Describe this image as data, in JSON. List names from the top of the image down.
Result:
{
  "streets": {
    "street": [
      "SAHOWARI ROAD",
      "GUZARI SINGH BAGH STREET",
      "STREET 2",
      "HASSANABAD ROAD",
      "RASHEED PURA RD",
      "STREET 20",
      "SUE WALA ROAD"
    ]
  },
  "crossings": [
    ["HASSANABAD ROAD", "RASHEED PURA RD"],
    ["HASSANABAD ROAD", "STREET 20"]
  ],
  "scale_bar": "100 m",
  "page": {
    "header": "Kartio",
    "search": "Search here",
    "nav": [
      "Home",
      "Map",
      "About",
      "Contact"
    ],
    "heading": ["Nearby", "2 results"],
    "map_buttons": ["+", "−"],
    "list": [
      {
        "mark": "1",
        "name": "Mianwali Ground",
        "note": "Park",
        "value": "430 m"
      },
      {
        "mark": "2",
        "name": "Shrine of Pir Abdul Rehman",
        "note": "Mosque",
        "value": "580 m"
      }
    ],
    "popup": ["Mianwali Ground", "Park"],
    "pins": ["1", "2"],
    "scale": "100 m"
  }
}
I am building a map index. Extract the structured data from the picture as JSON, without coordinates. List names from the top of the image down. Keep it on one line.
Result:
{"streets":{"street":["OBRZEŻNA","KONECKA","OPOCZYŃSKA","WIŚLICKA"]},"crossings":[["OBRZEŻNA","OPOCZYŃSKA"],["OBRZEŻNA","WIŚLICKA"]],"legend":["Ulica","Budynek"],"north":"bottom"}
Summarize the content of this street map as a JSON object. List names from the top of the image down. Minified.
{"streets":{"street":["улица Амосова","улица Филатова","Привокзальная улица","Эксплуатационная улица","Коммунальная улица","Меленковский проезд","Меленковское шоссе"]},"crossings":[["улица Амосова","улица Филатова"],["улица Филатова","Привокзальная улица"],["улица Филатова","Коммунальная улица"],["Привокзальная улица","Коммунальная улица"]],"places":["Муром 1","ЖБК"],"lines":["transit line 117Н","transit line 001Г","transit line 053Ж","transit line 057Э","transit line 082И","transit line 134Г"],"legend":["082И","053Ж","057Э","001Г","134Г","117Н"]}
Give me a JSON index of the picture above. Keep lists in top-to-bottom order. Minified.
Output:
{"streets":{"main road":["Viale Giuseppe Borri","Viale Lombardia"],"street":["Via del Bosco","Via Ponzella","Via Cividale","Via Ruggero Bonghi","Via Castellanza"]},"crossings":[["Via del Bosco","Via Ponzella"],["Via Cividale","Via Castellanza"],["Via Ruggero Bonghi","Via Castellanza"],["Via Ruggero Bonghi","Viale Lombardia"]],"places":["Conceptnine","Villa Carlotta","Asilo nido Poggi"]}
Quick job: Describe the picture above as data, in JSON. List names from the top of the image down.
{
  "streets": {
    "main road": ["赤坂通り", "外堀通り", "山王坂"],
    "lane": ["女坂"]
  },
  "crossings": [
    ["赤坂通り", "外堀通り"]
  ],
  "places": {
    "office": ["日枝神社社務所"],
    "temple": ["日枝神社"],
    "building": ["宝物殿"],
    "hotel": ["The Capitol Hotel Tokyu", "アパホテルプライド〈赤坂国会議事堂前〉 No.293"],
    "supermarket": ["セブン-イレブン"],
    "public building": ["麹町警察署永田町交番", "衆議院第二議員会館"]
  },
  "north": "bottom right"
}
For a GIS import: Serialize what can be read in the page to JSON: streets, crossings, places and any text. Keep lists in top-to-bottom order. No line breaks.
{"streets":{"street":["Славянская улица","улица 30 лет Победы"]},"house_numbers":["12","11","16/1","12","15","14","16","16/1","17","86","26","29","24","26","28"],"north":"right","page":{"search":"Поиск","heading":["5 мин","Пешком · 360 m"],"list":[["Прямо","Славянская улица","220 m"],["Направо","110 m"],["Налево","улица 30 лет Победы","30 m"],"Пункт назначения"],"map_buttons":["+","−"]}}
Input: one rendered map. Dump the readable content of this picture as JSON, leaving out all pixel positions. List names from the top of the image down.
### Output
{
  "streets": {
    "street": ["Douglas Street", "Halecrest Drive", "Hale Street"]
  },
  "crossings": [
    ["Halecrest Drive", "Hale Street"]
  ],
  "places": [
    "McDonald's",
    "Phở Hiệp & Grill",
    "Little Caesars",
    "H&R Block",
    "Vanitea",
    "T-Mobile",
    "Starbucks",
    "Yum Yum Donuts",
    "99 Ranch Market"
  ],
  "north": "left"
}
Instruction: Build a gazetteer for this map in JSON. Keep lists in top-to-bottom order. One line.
+-------+
▶ **What you have to do**
Please copy out every entry exactly, with nothing omitted.

▶ **Response below**
Describe this image as data, in JSON. List names from the top of the image down.
Result:
{
  "streets": {
    "street": [
      "SAHOWARI ROAD",
      "GUZARI SINGH BAGH STREET",
      "STREET 2",
      "HASSANABAD ROAD",
      "RASHEED PURA RD",
      "STREET 20",
      "SUE WALA ROAD"
    ]
  },
  "crossings": [
    ["HASSANABAD ROAD", "RASHEED PURA RD"],
    ["HASSANABAD ROAD", "STREET 20"]
  ],
  "scale_bar": "100 m",
  "page": {
    "header": "Kartio",
    "search": "Search here",
    "nav": [
      "Home",
      "Map",
      "About",
      "Contact"
    ],
    "heading": ["Nearby", "2 results"],
    "map_buttons": ["+", "−"],
    "list": [
      {
        "mark": "1",
        "name": "Mianwali Ground",
        "note": "Park",
        "value": "430 m"
      },
      {
        "mark": "2",
        "name": "Shrine of Pir Abdul Rehman",
        "note": "Mosque",
        "value": "580 m"
      }
    ],
    "popup": ["Mianwali Ground", "Park"],
    "pins": ["1", "2"],
    "scale": "100 m"
  }
}
I am building a map index. Extract the structured data from the picture as JSON, without coordinates. List names from the top of the image down. Keep it on one line.
Result:
{"streets":{"street":["OBRZEŻNA","KONECKA","OPOCZYŃSKA","WIŚLICKA"]},"crossings":[["OBRZEŻNA","OPOCZYŃSKA"],["OBRZEŻNA","WIŚLICKA"]],"legend":["Ulica","Budynek"],"north":"bottom"}
Summarize the content of this street map as a JSON object. List names from the top of the image down. Minified.
{"streets":{"street":["улица Амосова","улица Филатова","Привокзальная улица","Эксплуатационная улица","Коммунальная улица","Меленковский проезд","Меленковское шоссе"]},"crossings":[["улица Амосова","улица Филатова"],["улица Филатова","Привокзальная улица"],["улица Филатова","Коммунальная улица"],["Привокзальная улица","Коммунальная улица"]],"places":["Муром 1","ЖБК"],"lines":["transit line 117Н","transit line 001Г","transit line 053Ж","transit line 057Э","transit line 082И","transit line 134Г"],"legend":["082И","053Ж","057Э","001Г","134Г","117Н"]}
Give me a JSON index of the picture above. Keep lists in top-to-bottom order. Minified.
Output:
{"streets":{"main road":["Viale Giuseppe Borri","Viale Lombardia"],"street":["Via del Bosco","Via Ponzella","Via Cividale","Via Ruggero Bonghi","Via Castellanza"]},"crossings":[["Via del Bosco","Via Ponzella"],["Via Cividale","Via Castellanza"],["Via Ruggero Bonghi","Via Castellanza"],["Via Ruggero Bonghi","Viale Lombardia"]],"places":["Conceptnine","Villa Carlotta","Asilo nido Poggi"]}
Quick job: Describe the picture above as data, in JSON. List names from the top of the image down.
{
  "streets": {
    "main road": ["赤坂通り", "外堀通り", "山王坂"],
    "lane": ["女坂"]
  },
  "crossings": [
    ["赤坂通り", "外堀通り"]
  ],
  "places": {
    "office": ["日枝神社社務所"],
    "temple": ["日枝神社"],
    "building": ["宝物殿"],
    "hotel": ["The Capitol Hotel Tokyu", "アパホテルプライド〈赤坂国会議事堂前〉 No.293"],
    "supermarket": ["セブン-イレブン"],
    "public building": ["麹町警察署永田町交番", "衆議院第二議員会館"]
  },
  "north": "bottom right"
}
For a GIS import: Serialize what can be read in the page to JSON: streets, crossings, places and any text. Keep lists in top-to-bottom order. No line breaks.
{"streets":{"street":["Славянская улица","улица 30 лет Победы"]},"house_numbers":["12","11","16/1","12","15","14","16","16/1","17","86","26","29","24","26","28"],"north":"right","page":{"search":"Поиск","heading":["5 мин","Пешком · 360 m"],"list":[["Прямо","Славянская улица","220 m"],["Направо","110 m"],["Налево","улица 30 лет Победы","30 m"],"Пункт назначения"],"map_buttons":["+","−"]}}
Input: one rendered map. Dump the readable content of this picture as JSON, leaving out all pixel positions. List names from the top of the image down.
### Output
{
  "streets": {
    "street": ["Douglas Street", "Halecrest Drive", "Hale Street"]
  },
  "crossings": [
    ["Halecrest Drive", "Hale Street"]
  ],
  "places": [
    "McDonald's",
    "Phở Hiệp & Grill",
    "Little Caesars",
    "H&R Block",
    "Vanitea",
    "T-Mobile",
    "Starbucks",
    "Yum Yum Donuts",
    "99 Ranch Market"
  ],
  "north": "left"
}
Instruction: Build a gazetteer for this map in JSON. Keep lists in top-to-bottom order. One line.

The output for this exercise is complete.